• The task: In the entries below, find the lines that contain the word "Rendered" and copy them.
------ Source material ------
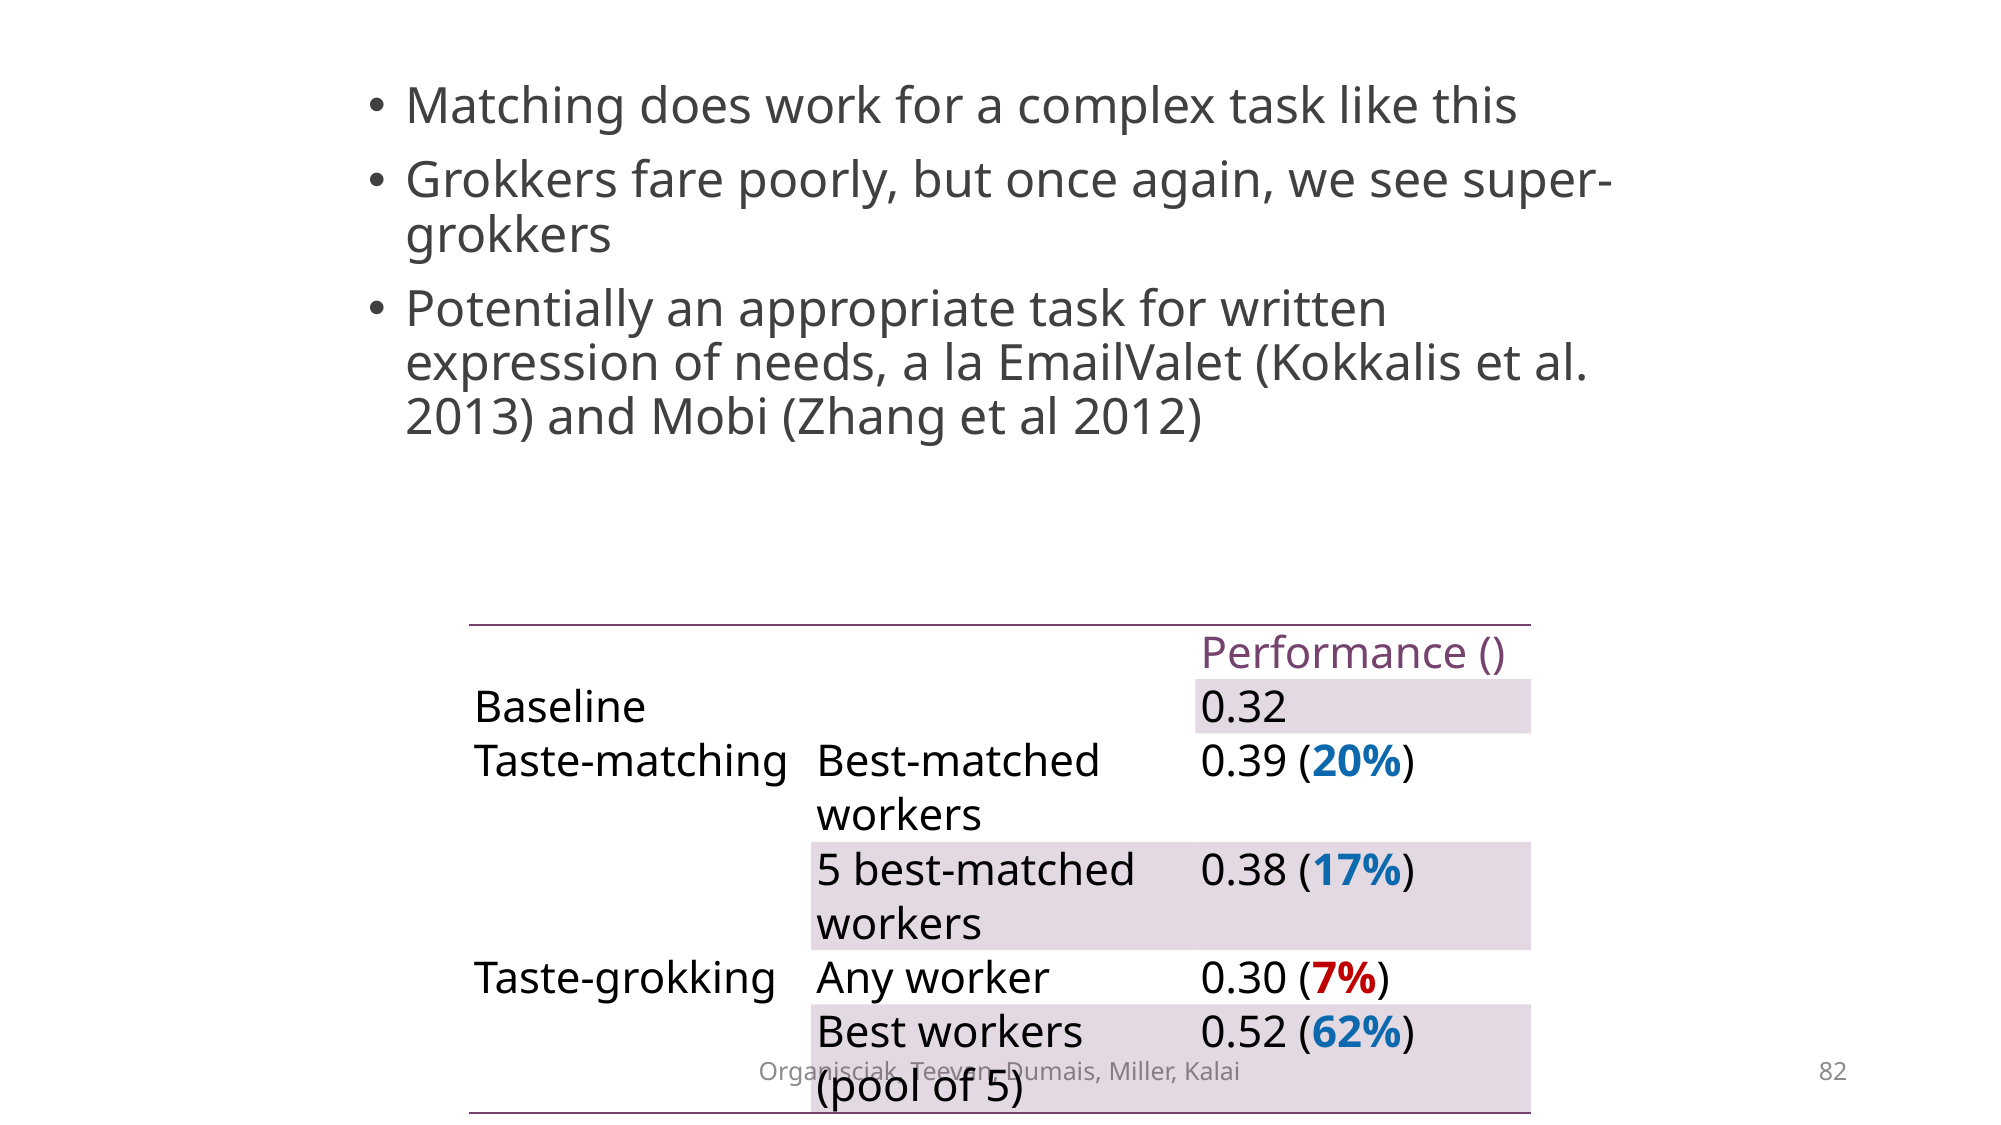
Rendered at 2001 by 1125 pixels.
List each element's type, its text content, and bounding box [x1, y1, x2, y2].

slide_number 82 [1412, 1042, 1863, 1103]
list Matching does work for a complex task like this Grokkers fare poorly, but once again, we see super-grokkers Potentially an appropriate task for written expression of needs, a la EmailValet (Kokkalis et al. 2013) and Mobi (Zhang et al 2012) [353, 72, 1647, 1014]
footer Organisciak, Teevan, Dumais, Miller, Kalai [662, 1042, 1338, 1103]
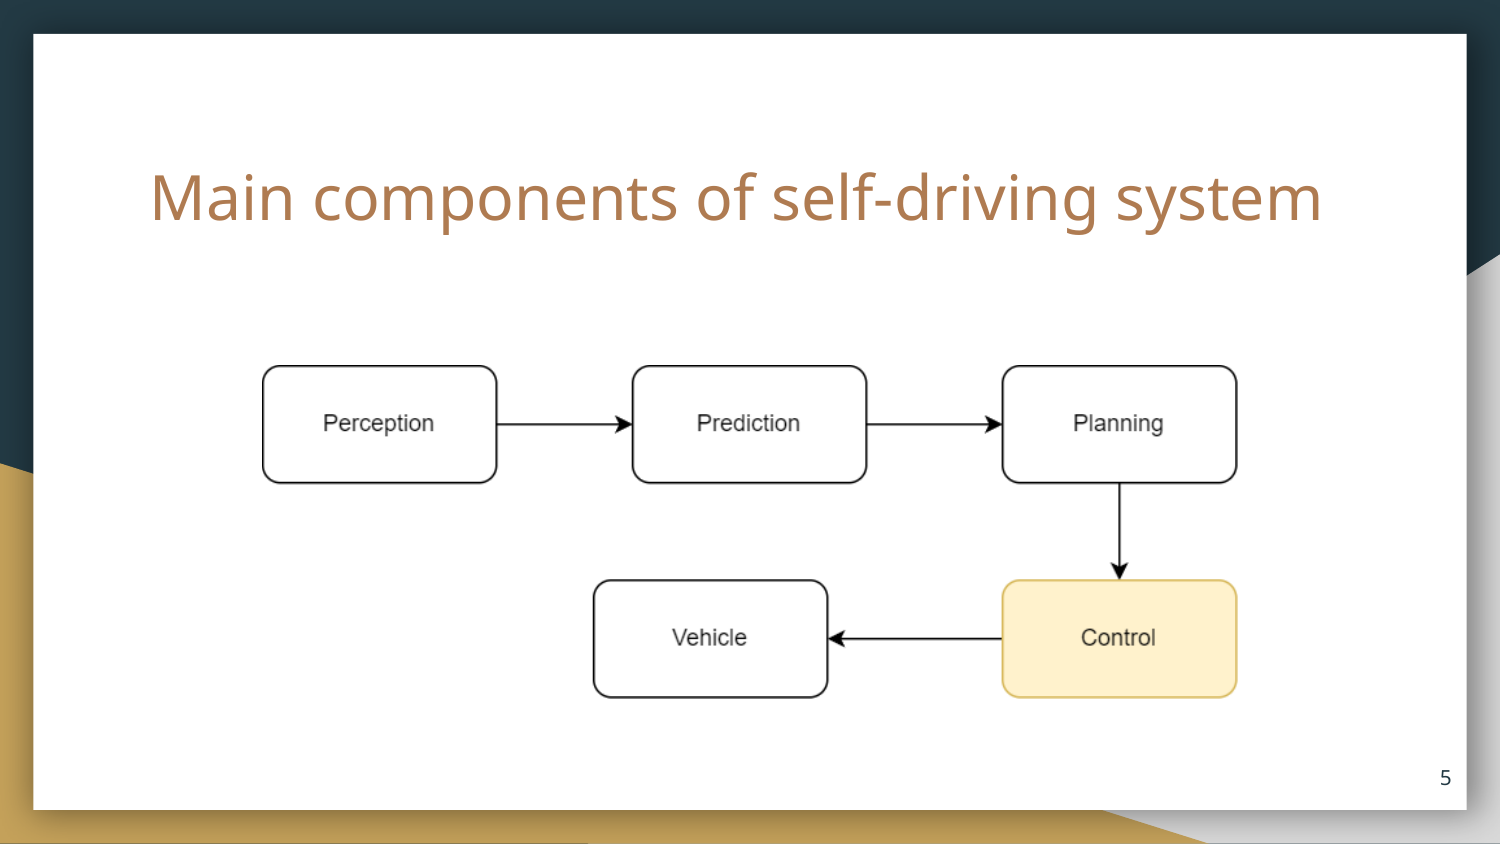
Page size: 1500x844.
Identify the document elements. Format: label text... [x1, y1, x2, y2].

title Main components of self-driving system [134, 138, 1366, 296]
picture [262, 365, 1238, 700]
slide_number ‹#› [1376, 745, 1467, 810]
------
------ Source material ------
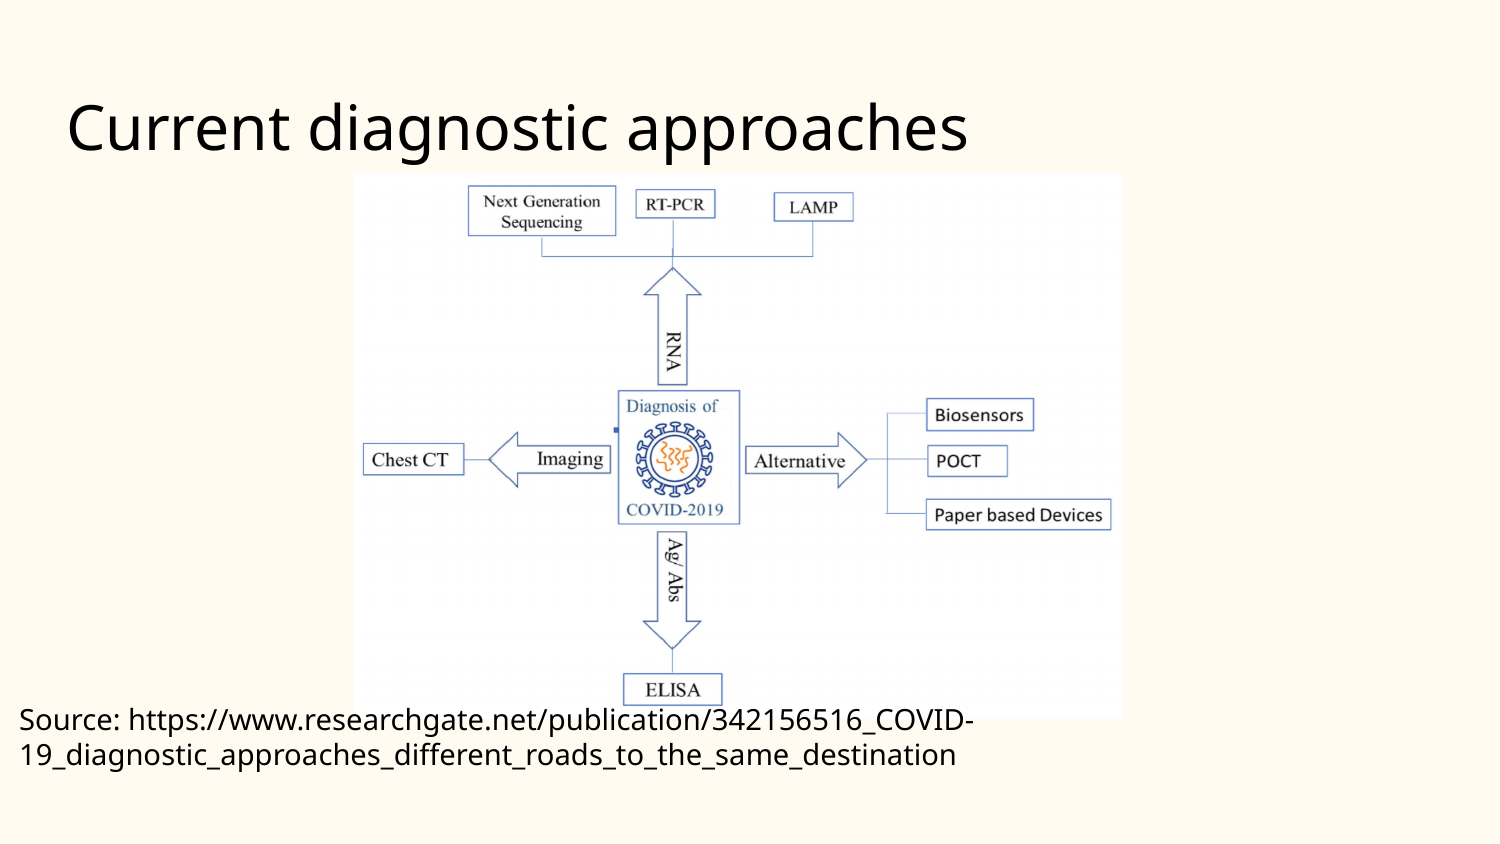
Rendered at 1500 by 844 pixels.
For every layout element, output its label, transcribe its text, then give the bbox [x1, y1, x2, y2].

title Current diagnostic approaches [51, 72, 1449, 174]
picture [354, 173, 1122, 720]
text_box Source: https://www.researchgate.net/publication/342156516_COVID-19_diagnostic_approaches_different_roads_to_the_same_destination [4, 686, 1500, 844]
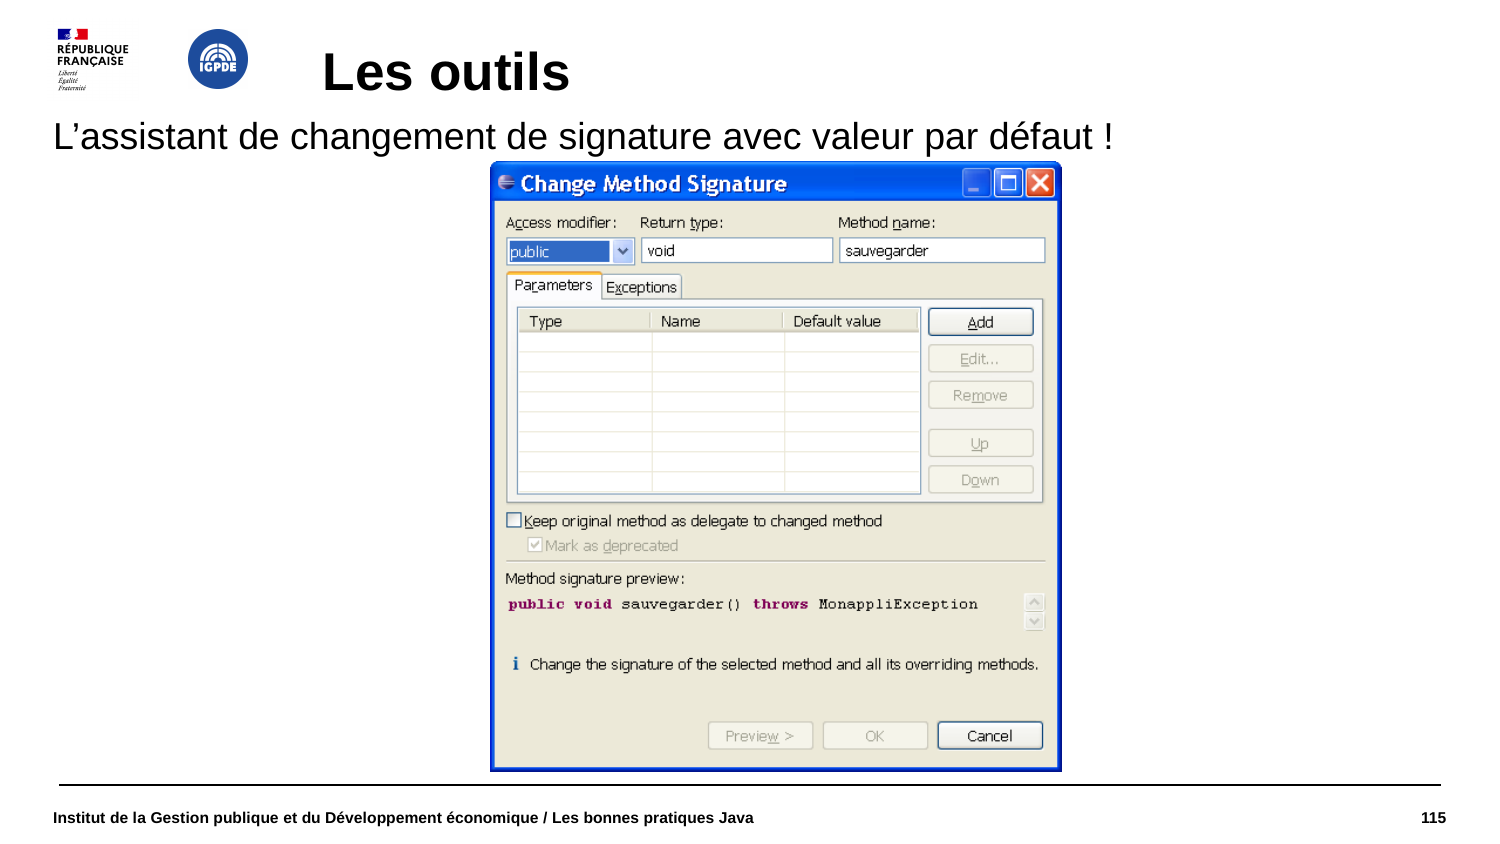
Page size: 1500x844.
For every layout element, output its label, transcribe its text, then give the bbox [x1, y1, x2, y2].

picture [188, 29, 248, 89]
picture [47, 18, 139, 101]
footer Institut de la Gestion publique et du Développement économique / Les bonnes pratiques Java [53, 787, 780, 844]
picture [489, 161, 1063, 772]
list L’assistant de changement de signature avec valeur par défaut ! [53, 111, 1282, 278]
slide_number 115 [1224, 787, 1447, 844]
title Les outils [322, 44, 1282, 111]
------
------ Source material ------
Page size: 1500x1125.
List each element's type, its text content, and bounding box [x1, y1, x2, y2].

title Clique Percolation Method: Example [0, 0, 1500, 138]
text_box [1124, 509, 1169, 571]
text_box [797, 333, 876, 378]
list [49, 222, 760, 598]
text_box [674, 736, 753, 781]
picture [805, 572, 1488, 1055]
------
• Response to this task:
Rendered at 2001 by 1125 pixels.
Rendered at 1500 by 844 pixels.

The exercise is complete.